Jujur aja, siapa sih yang nggak pernah pusing pas mau tahu bagaimana menghitung OEE per shift kerja waktu produksi lagi chaos?

Gini faktanya: data numpuk, mesin seliweran error, dan lo cuma punya satu sheet Excel doang.

Sat-set TL;DR: OEE = Availability x Performance x Quality.

Hitung tiap komponen per shift, kalikan, beres.

Quick win: catat waktu downtime dan reject satu shift, langsung dapet insight.

1) Siapkan bahan dulu, biar nggak kebakar otak

Catetin tiga hal ini tiap shift: Total Time (waktu shift), Planned Downtime, Actual Output, Ideal Cycle Time, dan Rejects.

Contoh simpel: shift 1 = 8 jam (480 menit). Catet juga waktu breakdown dan setup.

2) Gini nih, bagaimana menghitung OEE per shift kerja

Intinya lo perlu hitung tiga metrik: Availability, Performance, Quality.

– Availability = (Planned Production Time – Downtime) / Planned Production Time

– Performance = (Actual Output × Ideal Cycle Time) / Run Time

– Quality = Good Units / Total Produced Units

Kabar baiknya: semua angka itu biasanya ada di MES atau manual log operator.

3) Contoh hitung cepet — biar relate

Bayangin deh: shift 1, Planned Time = 480 menit. Downtime = 60 menit. Jadi Availability = (480-60)/480 = 0.875 (87.5%).

Actual Output = 700 unit. Ideal Cycle Time = 0.6 menit/unit. Run Time = 420 menit. Performance = (700×0.6)/420 = 1.0 (100%).

Quality: Total Produced 700, Reject 35. Quality = (700-35)/700 = 0.95 (95%).

OEE = 0.875 × 1.0 × 0.95 = 0.83125 → 83.13%.

4) Tools yang beneran ngebantu (pakai jangan cuma pamer)

Pakai kalkulator OEE online buat double-check. Contoh: Wikipedia OEE buat konsep, atau langsung cobain tool seperti OEE Calculator buat ngecek angka.

Nah, kalo perusahaan lo pake MES/SCADA, banyak data bakal auto keluar. Kalau nggak, pakai sheet sederhana terus upgrade perlahan.

5) Tips nyata biar datanya gak ngawur

– Standarisasi pencatatan. Satu template, satu cara ngitung.

– Ajari operator buat input downtime reason.

– Validasi data tiap akhir shift.

Menarik, kan? Kalau lo mau aman dari masalah klaim karyawan pas kecelakaan kerja, cek juga soal asuransi kesehatan dan konsultasi ke agen asuransi murni biar safety-netnya oke.

6) Common mistake yang sering bikin lo nangis

Banyak tim ngambil data kasar: nggak pisahin planned vs unplanned downtime.

Akibatnya OEE jadi meleset. Jangan sampe lo optimis tapi datanya bohong.

7) Quick Win — tugas 2 menit yang ngefek

Langsung catat waktu downtime terakhir shift.

Isi form singkat: start, end, reason. Itu aja. Dalam 2 menit lo udah punya data buat analisis.

8) Scaling: dari shift ke plant level

Untuk gabungin beberapa shift, rata-rata OEE harus dibobot pake Planned Production Time tiap shift.

Jangan cuma ambil mean simpel kalau shift punya durasi beda-beda.

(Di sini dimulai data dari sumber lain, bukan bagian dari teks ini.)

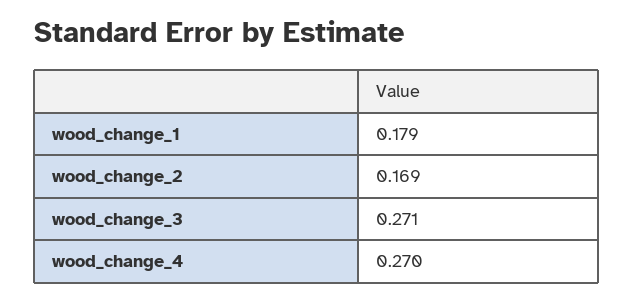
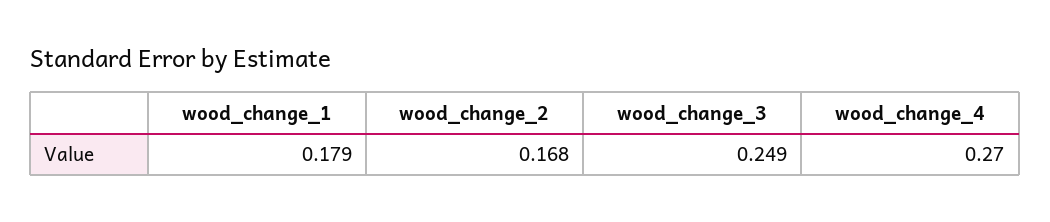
wood_change_2: 0.169 -> 0.168
wood_change_3: 0.271 -> 0.249

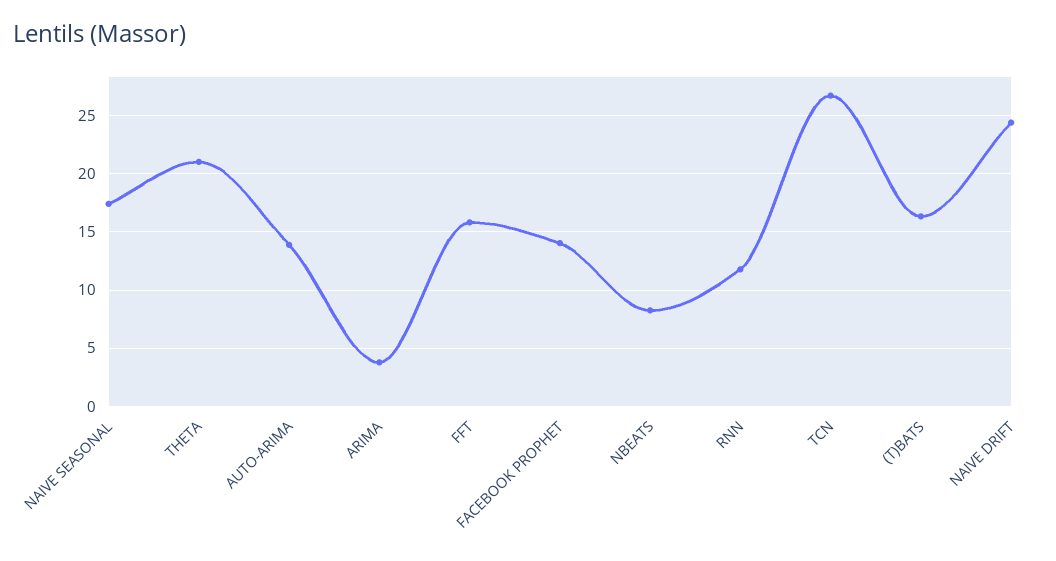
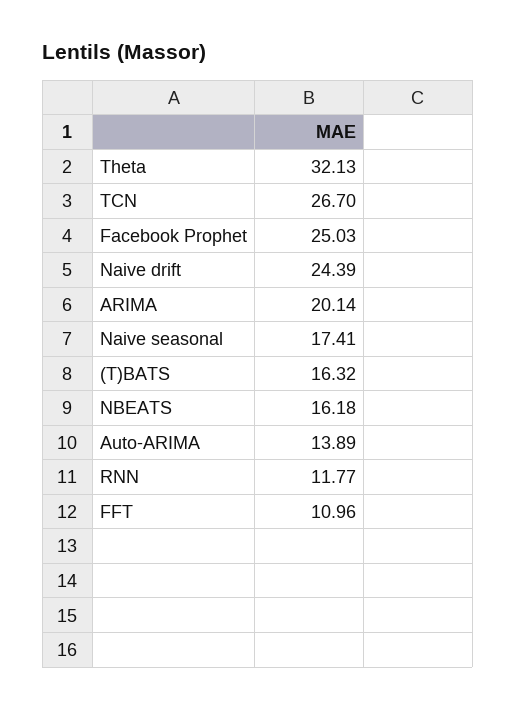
THETA: 21 -> 32.13
ARIMA: 4 -> 20.14
FFT: 16 -> 10.96
FACEBOOK PROPHET: 14 -> 25.03
NBEATS: 8 -> 16.18

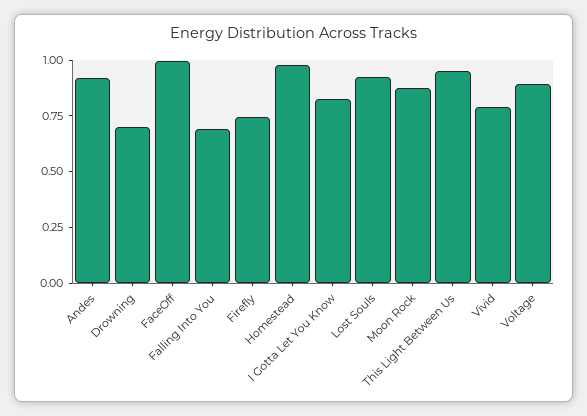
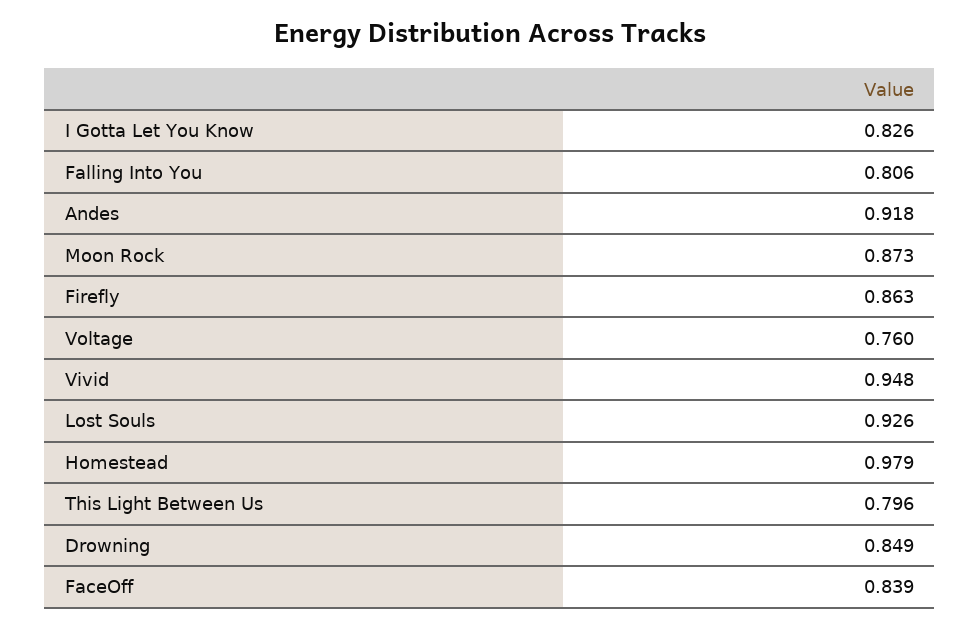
Drowning: 0.7 -> 0.849
FaceOff: 1 -> 0.839
Falling Into You: 0.7 -> 0.806
Firefly: 0.75 -> 0.863
This Light Between Us: 0.95 -> 0.796
Vivid: 0.8 -> 0.948
Voltage: 0.9 -> 0.76

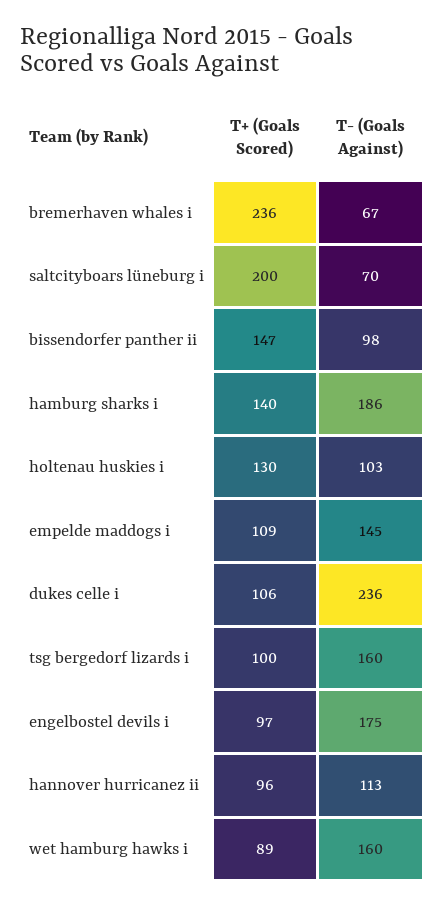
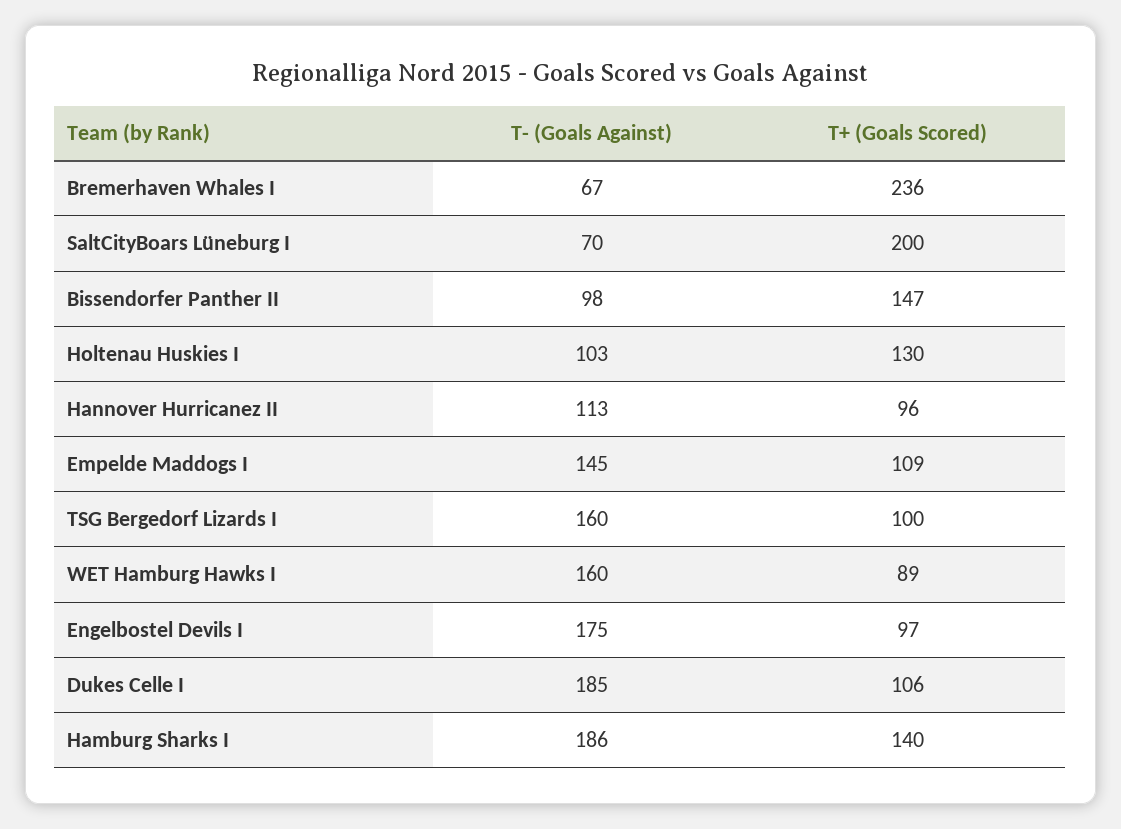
T- (Goals Against), dukes celle i: 236 -> 185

9) Action plan singkat kalo OEE jeblok

– Cek availability dulu: ada pattern waktu tertentu breakdown?

– Kalau performance rendah: tracking cycle time per operator.

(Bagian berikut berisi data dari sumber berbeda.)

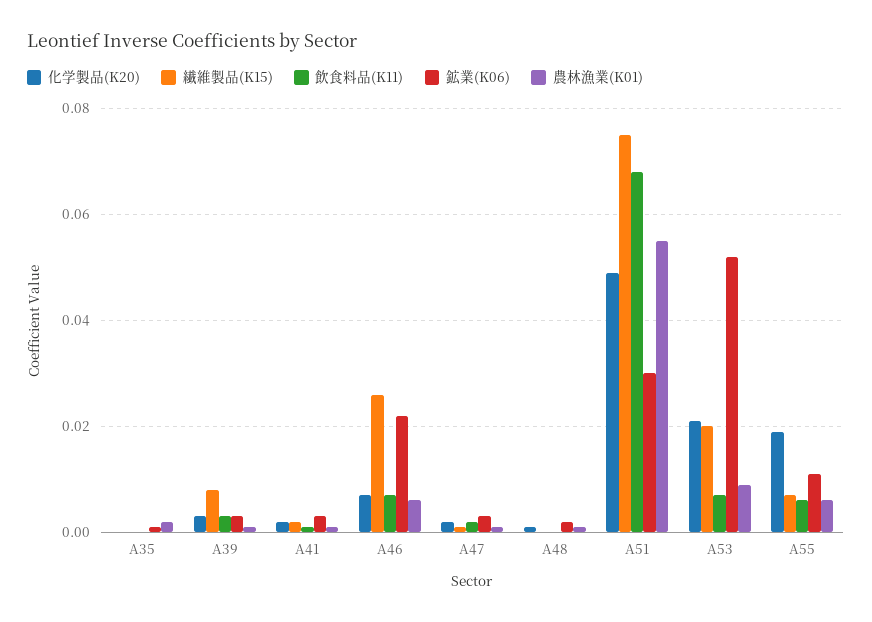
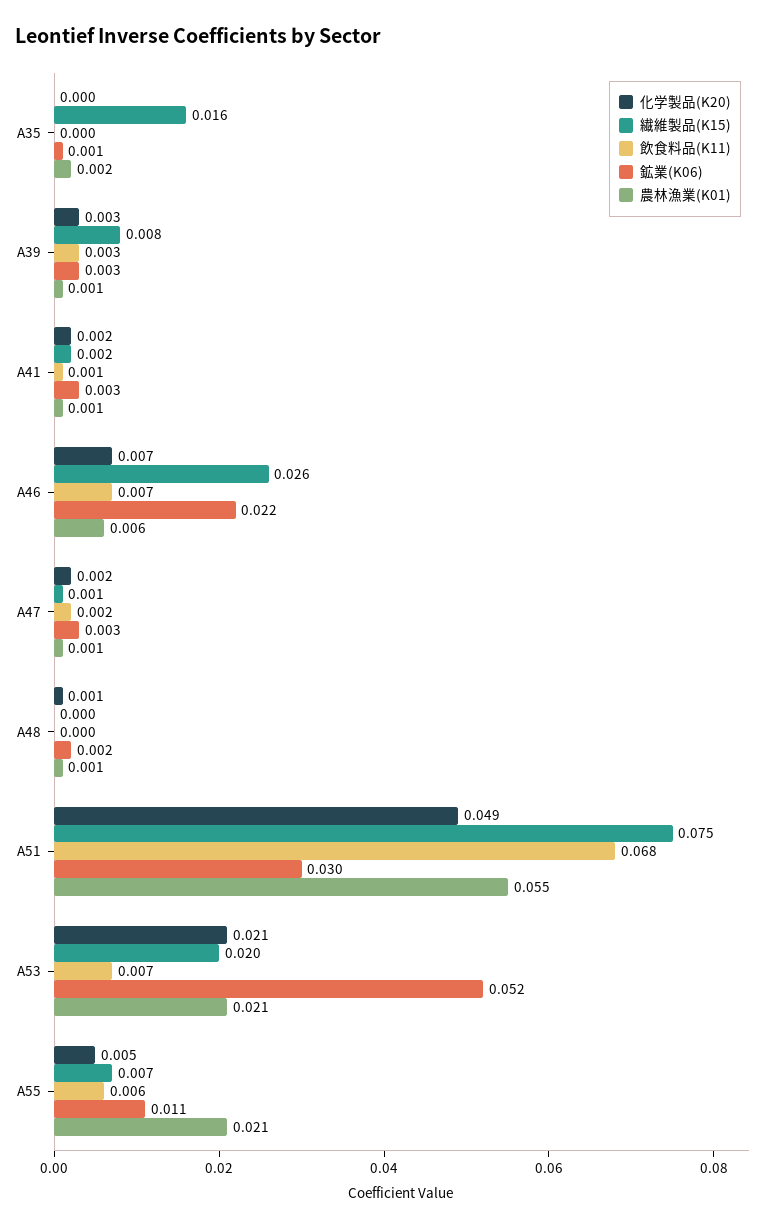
繊維製品(K15), A35: 0 -> 0.016
農林漁業(K01), A53: 0.01 -> 0.021
化学製品(K20), A55: 0.02 -> 0.005
農林漁業(K01), A55: 0.005 -> 0.021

– Kalau quality drop: inspeksi bahan dan proses.

Gini rahasianya: fokus satu penyebab dulu, perbaiki, lalu iterasi.

FAQ

Tanya: OEE 90% itu mustahil ya?

Jawab: Bisa banget buat mesin top notch. Tapi buat pabrik yang standard, 60-80% itu udah cakep. Intinya, benchmark sama kondisi lo sendiri.

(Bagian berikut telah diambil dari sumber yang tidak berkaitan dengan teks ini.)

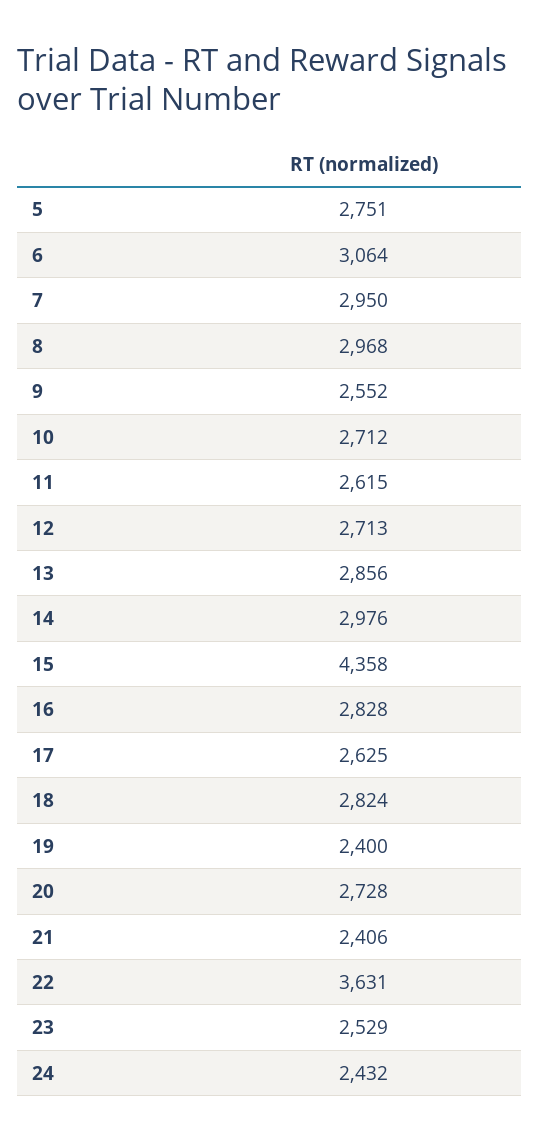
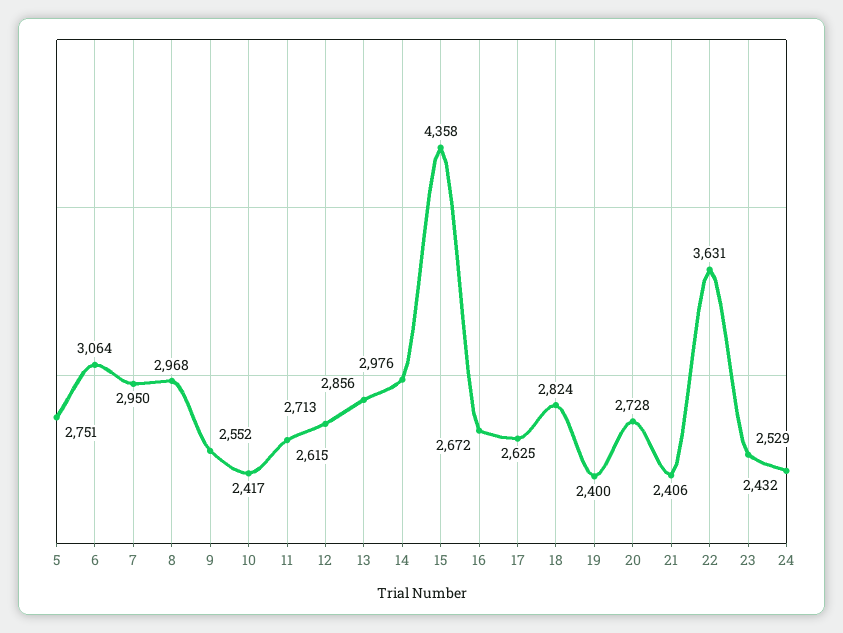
10: 2712 -> 2417
16: 2828 -> 2672

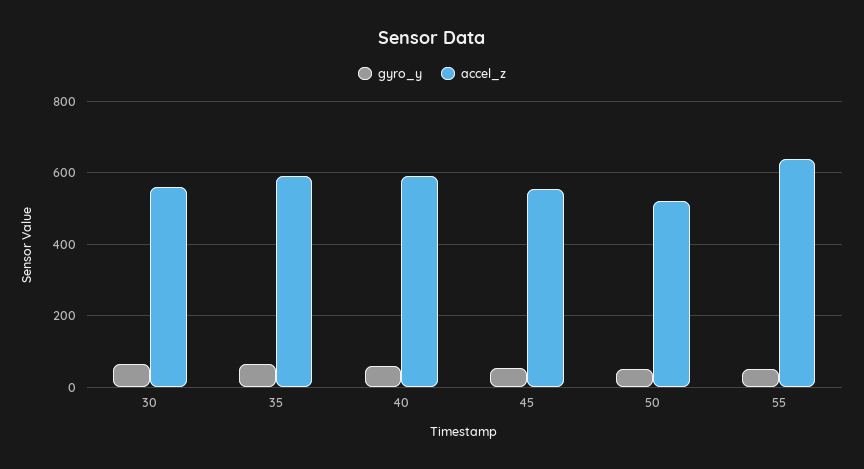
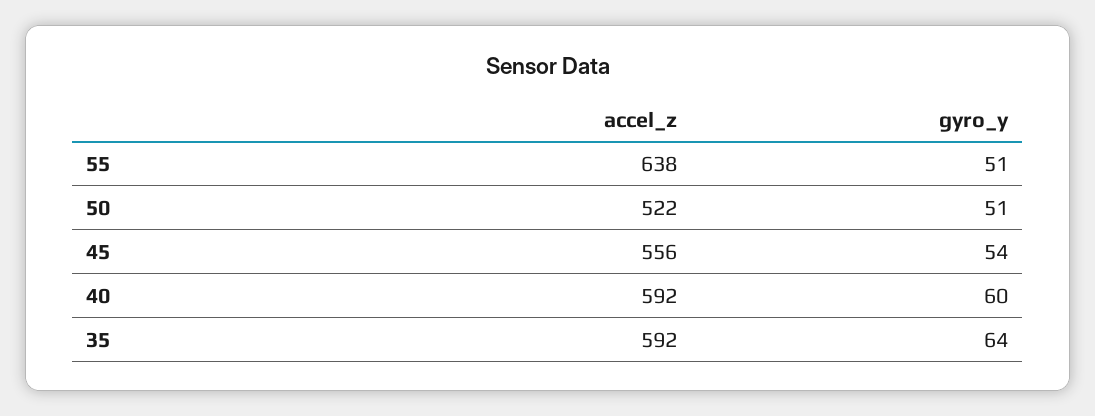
gyro_y, 30: 60 -> none
accel_z, 30: 560 -> none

Tanya: Harus pakai sistem otomatis nggak?

Jawab: Nggak wajib. Mulai dari spreadsheet dulu boleh. Tapi otomatisasi bantu cepat deteksi pola dan hemat waktu.

Tanya: Berapa sering ngitung OEE per shift?

Jawab: Hitung tiap shift. Simpel. Baru olah mingguan buat insight lebih tajam.